The Netherlands has been in the news this week after Prime Minister Mark Rutte apologised for reopening nightclubs at the end of June following a surge in infections that came in the following two weeks. Rutte has now closed them again for a month amid allegations that he made a “criminal choice” and “put people in danger”.
The rise in positive tests certainly looks alarming – though note the past four days has seen a slowdown.
However, the rise needs to take into account that when night clubs and other venues reopened there was a requirement that guests presented a negative COVID-19 test (or proof of vaccination, but few in the relevant age group are vaccinated) within 40 hours prior to entry. This means lots of asymptomatic or mild infections in young adults are now being picked up that were previously going under the radar.
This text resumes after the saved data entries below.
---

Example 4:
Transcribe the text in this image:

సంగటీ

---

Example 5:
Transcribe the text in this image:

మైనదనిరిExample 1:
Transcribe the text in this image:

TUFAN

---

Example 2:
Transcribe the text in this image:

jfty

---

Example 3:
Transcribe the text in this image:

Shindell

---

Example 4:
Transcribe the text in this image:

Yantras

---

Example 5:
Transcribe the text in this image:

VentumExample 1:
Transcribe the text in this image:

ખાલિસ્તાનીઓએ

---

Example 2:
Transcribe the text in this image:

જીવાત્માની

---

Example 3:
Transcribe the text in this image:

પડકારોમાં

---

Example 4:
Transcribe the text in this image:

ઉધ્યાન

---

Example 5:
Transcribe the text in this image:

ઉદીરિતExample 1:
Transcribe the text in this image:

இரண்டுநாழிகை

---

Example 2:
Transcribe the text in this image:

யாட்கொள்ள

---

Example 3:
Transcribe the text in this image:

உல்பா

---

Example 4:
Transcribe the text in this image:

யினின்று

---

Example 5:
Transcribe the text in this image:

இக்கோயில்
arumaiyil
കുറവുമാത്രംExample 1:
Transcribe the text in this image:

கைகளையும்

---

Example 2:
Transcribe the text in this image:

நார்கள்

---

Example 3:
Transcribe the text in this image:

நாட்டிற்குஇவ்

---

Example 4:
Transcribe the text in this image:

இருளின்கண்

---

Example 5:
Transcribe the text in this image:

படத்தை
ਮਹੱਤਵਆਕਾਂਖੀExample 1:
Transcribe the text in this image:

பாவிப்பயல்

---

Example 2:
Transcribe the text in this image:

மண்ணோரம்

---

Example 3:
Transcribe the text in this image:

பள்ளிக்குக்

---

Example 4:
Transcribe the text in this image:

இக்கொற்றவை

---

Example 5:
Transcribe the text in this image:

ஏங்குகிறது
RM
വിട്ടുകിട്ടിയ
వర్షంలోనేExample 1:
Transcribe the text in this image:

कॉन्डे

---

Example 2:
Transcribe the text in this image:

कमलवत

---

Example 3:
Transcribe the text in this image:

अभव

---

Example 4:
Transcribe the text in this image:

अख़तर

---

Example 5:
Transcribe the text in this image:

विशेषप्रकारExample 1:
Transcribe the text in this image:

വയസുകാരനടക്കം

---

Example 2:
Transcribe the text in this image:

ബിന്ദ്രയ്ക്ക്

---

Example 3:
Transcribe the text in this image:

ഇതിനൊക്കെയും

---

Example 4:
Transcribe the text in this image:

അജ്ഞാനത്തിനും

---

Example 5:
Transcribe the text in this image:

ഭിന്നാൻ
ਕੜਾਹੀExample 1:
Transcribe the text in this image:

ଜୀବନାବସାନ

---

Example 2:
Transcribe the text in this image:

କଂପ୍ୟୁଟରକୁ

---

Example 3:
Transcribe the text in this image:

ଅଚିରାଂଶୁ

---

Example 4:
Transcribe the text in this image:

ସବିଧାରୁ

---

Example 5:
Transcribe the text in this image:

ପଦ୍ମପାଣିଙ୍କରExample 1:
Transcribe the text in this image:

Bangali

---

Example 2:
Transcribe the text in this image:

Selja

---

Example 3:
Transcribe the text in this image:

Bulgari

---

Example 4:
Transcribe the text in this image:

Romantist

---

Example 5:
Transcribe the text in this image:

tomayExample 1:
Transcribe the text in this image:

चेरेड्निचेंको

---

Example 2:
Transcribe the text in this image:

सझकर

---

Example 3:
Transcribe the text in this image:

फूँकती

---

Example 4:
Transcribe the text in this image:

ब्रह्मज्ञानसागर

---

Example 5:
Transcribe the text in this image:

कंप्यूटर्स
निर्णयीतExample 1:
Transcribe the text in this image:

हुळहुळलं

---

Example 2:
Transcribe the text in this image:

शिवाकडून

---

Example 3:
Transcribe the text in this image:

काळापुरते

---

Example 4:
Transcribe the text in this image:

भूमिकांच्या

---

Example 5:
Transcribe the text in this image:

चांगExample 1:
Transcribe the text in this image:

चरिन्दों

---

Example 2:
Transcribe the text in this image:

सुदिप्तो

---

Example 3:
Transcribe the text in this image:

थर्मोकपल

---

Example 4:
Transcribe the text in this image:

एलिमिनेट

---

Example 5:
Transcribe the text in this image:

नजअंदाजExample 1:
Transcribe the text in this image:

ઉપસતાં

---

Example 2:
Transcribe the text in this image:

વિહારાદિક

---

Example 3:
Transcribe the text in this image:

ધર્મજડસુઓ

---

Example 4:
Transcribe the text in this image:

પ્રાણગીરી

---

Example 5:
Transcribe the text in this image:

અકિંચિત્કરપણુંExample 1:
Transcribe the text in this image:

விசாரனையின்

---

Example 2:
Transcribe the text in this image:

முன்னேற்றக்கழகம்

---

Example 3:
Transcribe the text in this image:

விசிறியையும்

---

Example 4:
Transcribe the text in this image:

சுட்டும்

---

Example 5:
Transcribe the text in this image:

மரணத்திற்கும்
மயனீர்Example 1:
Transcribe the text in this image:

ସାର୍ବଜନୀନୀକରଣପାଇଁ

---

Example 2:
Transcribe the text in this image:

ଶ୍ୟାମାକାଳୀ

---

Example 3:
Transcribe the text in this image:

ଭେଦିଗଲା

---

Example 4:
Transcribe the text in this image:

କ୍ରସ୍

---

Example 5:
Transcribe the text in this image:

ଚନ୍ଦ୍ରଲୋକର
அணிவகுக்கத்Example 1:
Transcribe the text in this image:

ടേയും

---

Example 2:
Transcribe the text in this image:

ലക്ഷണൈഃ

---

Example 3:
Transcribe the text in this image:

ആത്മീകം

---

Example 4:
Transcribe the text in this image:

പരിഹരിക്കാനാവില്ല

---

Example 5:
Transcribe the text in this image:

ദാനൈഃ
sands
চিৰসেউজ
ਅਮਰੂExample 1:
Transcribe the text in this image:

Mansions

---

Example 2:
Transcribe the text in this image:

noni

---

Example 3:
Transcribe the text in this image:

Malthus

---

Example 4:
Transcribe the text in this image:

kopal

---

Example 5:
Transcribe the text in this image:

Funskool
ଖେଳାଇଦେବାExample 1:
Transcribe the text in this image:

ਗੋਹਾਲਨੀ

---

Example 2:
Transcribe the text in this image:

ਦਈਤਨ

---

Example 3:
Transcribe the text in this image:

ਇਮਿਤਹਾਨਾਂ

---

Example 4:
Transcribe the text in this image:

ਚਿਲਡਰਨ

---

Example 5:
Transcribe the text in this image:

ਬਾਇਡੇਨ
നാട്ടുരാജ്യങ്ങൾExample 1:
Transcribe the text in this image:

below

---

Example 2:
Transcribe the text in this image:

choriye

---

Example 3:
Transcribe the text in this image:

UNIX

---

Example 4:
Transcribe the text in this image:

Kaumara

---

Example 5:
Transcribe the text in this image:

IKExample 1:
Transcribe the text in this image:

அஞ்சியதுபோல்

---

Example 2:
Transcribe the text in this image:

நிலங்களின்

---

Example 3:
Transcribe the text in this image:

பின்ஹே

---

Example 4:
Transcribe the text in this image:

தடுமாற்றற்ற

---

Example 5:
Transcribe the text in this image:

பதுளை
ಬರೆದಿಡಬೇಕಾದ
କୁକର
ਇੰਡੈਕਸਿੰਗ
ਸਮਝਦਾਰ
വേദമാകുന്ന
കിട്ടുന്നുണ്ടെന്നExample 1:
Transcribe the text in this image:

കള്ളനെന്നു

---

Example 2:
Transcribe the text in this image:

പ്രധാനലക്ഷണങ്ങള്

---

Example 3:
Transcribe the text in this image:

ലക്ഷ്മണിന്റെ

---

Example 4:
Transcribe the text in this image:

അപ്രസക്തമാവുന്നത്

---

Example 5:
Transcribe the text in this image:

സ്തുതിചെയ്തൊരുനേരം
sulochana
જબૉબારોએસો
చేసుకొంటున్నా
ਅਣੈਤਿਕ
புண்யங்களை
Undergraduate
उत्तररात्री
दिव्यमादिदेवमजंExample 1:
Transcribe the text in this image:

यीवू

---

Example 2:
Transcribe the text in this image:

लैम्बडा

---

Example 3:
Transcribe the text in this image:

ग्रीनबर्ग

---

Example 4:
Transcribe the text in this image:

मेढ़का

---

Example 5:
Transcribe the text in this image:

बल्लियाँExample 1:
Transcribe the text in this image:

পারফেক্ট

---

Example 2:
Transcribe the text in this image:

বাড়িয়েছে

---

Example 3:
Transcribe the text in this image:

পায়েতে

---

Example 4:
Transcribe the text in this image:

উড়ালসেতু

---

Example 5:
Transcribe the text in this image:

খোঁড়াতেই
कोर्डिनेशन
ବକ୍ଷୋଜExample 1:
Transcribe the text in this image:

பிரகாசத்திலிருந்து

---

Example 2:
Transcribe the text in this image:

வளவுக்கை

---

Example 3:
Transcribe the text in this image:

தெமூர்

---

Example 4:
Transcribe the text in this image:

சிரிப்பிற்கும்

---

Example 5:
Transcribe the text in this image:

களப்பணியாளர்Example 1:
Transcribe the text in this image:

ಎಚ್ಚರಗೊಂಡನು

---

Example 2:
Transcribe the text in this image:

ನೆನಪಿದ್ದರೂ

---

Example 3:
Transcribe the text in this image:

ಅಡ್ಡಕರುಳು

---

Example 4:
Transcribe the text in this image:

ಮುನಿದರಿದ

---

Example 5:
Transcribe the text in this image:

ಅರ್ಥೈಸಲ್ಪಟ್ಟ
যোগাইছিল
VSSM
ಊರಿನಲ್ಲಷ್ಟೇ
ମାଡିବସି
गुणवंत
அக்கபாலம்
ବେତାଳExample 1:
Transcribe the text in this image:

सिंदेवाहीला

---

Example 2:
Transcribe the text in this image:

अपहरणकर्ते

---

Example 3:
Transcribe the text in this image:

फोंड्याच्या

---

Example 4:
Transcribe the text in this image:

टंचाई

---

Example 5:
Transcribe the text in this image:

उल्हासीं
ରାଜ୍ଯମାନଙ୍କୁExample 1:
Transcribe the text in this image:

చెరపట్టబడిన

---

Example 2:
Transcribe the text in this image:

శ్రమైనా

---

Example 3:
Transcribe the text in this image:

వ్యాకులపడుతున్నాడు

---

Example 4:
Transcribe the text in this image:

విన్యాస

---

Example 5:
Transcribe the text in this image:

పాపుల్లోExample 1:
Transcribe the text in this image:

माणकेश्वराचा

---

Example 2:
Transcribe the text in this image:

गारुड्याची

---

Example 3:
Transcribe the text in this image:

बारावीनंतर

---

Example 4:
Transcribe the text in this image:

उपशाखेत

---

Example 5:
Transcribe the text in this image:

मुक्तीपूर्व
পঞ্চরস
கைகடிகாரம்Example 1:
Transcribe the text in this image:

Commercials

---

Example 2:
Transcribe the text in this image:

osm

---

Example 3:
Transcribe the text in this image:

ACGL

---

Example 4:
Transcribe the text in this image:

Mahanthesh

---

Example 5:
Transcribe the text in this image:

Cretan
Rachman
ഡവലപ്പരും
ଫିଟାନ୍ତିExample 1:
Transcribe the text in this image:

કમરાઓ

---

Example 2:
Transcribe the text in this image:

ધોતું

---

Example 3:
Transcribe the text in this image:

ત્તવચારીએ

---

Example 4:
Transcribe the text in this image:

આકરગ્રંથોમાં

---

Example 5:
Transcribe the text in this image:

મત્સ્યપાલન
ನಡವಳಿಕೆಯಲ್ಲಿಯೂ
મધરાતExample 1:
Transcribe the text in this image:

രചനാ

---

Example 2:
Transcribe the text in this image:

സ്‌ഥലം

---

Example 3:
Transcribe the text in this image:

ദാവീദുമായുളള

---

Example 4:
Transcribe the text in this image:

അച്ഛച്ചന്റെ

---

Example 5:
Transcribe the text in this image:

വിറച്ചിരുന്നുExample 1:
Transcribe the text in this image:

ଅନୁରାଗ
The country is also probably due some kind of surge from the arrival of the Delta variant.
If the surge is peaking already, it hardly seems worth worrying about. Or even if it has got further to run the summer surge from the Delta variant in the U.K. has been no great disaster (and has already peaked in Scotland). If we weren’t testing every man and his dog it would likely hardly have been noticed save as a summer cold going round, particularly as all-cause mortality is through the floor.
It’s a sad reminder, though, of the difficulty countries are finding in moving away from a disproportionate fear of Covid and getting back to normal.